* **Task goal**
Print each entry as it appears. Images stay out of the copy.

[Saved entries]
▼
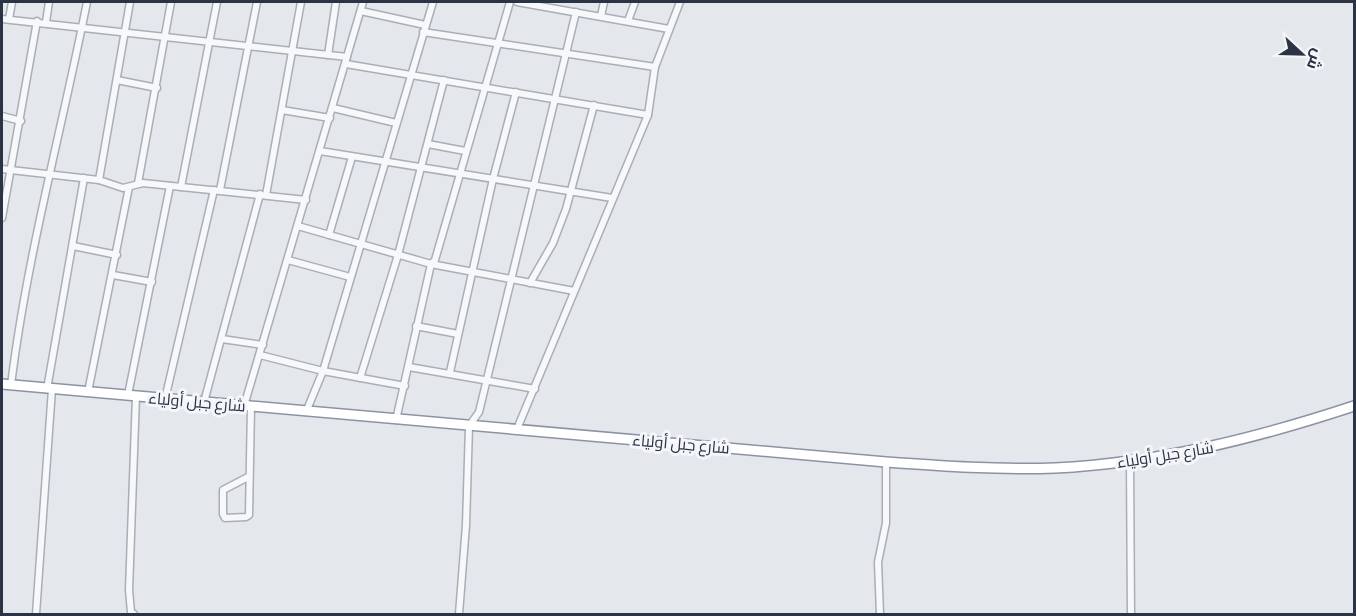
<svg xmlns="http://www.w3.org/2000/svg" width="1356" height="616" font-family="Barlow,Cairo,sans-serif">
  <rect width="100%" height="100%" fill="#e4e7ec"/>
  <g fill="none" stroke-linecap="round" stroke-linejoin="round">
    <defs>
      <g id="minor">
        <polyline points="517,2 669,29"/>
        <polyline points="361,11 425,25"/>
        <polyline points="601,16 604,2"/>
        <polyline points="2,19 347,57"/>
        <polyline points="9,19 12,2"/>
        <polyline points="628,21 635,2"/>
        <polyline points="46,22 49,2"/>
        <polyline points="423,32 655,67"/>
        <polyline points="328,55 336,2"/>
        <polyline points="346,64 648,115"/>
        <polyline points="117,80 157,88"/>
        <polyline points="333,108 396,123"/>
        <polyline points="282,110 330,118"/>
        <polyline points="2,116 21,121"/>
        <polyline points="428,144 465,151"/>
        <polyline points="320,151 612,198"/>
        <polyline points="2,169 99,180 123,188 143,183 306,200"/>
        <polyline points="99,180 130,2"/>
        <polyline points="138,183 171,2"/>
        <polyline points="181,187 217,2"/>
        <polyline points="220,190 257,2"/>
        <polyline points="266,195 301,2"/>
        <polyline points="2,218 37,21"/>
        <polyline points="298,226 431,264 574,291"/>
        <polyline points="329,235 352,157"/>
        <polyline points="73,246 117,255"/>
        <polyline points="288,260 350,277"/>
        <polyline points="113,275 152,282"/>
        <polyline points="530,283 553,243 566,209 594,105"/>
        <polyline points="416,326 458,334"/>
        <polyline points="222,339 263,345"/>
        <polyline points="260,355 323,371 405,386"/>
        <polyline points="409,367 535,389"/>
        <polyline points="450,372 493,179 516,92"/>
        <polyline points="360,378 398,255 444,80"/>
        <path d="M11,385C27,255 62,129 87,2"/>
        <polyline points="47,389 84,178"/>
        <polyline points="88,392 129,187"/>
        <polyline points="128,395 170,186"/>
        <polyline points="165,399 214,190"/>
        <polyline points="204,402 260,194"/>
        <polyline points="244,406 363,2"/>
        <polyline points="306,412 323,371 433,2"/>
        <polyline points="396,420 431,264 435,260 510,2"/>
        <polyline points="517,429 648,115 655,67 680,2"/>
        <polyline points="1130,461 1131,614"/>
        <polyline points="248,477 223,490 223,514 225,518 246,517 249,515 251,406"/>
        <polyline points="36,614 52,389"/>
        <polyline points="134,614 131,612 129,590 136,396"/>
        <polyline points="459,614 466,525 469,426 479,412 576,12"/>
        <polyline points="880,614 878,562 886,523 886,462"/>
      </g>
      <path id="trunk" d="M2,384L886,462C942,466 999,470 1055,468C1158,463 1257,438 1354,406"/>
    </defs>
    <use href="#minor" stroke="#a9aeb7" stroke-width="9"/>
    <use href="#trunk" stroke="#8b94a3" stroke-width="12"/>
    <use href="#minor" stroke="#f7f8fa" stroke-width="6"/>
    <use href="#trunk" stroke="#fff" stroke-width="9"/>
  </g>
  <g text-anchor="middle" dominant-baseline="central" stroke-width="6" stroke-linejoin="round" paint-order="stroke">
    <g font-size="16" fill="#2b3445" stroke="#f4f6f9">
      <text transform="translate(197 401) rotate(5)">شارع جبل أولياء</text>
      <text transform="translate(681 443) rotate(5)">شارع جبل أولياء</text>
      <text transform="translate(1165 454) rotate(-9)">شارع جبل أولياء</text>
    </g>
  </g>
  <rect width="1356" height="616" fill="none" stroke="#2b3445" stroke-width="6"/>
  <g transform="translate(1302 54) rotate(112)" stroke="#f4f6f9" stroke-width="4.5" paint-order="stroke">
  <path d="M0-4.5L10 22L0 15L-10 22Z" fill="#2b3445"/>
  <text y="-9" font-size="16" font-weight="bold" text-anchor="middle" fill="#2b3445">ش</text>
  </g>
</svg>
▲
* **The completed task**
<svg xmlns="http://www.w3.org/2000/svg" width="1356" height="616" font-family="Barlow,Cairo,sans-serif">
  <rect width="100%" height="100%" fill="#e4e7ec"/>
  <g fill="none" stroke-linecap="round" stroke-linejoin="round">
    <defs>
      <g id="minor">
        <polyline points="517,2 669,29"/>
        <polyline points="361,11 425,25"/>
        <polyline points="601,16 604,2"/>
        <polyline points="2,19 347,57"/>
        <polyline points="9,19 12,2"/>
        <polyline points="628,21 635,2"/>
        <polyline points="46,22 49,2"/>
        <polyline points="423,32 655,67"/>
        <polyline points="328,55 336,2"/>
        <polyline points="346,64 648,115"/>
        <polyline points="117,80 157,88"/>
        <polyline points="333,108 396,123"/>
        <polyline points="282,110 330,118"/>
        <polyline points="2,116 21,121"/>
        <polyline points="428,144 465,151"/>
        <polyline points="320,151 612,198"/>
        <polyline points="2,169 99,180 123,188 143,183 306,200"/>
        <polyline points="99,180 130,2"/>
        <polyline points="138,183 171,2"/>
        <polyline points="181,187 217,2"/>
        <polyline points="220,190 257,2"/>
        <polyline points="266,195 301,2"/>
        <polyline points="2,218 37,21"/>
        <polyline points="298,226 431,264 574,291"/>
        <polyline points="329,235 352,157"/>
        <polyline points="73,246 117,255"/>
        <polyline points="288,260 350,277"/>
        <polyline points="113,275 152,282"/>
        <polyline points="530,283 553,243 566,209 594,105"/>
        <polyline points="416,326 458,334"/>
        <polyline points="222,339 263,345"/>
        <polyline points="260,355 323,371 405,386"/>
        <polyline points="409,367 535,389"/>
        <polyline points="450,372 493,179 516,92"/>
        <polyline points="360,378 398,255 444,80"/>
        <path d="M11,385C27,255 62,129 87,2"/>
        <polyline points="47,389 84,178"/>
        <polyline points="88,392 129,187"/>
        <polyline points="128,395 170,186"/>
        <polyline points="165,399 214,190"/>
        <polyline points="204,402 260,194"/>
        <polyline points="244,406 363,2"/>
        <polyline points="306,412 323,371 433,2"/>
        <polyline points="396,420 431,264 435,260 510,2"/>
        <polyline points="517,429 648,115 655,67 680,2"/>
        <polyline points="1130,461 1131,614"/>
        <polyline points="248,477 223,490 223,514 225,518 246,517 249,515 251,406"/>
        <polyline points="36,614 52,389"/>
        <polyline points="134,614 131,612 129,590 136,396"/>
        <polyline points="459,614 466,525 469,426 479,412 576,12"/>
        <polyline points="880,614 878,562 886,523 886,462"/>
      </g>
      <path id="trunk" d="M2,384L886,462C942,466 999,470 1055,468C1158,463 1257,438 1354,406"/>
    </defs>
    <use href="#minor" stroke="#a9aeb7" stroke-width="9"/>
    <use href="#trunk" stroke="#8b94a3" stroke-width="12"/>
    <use href="#minor" stroke="#f7f8fa" stroke-width="6"/>
    <use href="#trunk" stroke="#fff" stroke-width="9"/>
  </g>
  <g text-anchor="middle" dominant-baseline="central" stroke-width="6" stroke-linejoin="round" paint-order="stroke">
    <g font-size="16" fill="#2b3445" stroke="#f4f6f9">
      <text transform="translate(197 401) rotate(5)">شارع جبل أولياء</text>
      <text transform="translate(681 443) rotate(5)">شارع جبل أولياء</text>
      <text transform="translate(1165 454) rotate(-9)">شارع جبل أولياء</text>
    </g>
  </g>
  <rect width="1356" height="616" fill="none" stroke="#2b3445" stroke-width="6"/>
  <g transform="translate(1302 54) rotate(112)" stroke="#f4f6f9" stroke-width="4.5" paint-order="stroke">
  <path d="M0-4.5L10 22L0 15L-10 22Z" fill="#2b3445"/>
  <text y="-9" font-size="16" font-weight="bold" text-anchor="middle" fill="#2b3445">ش</text>
  </g>
</svg>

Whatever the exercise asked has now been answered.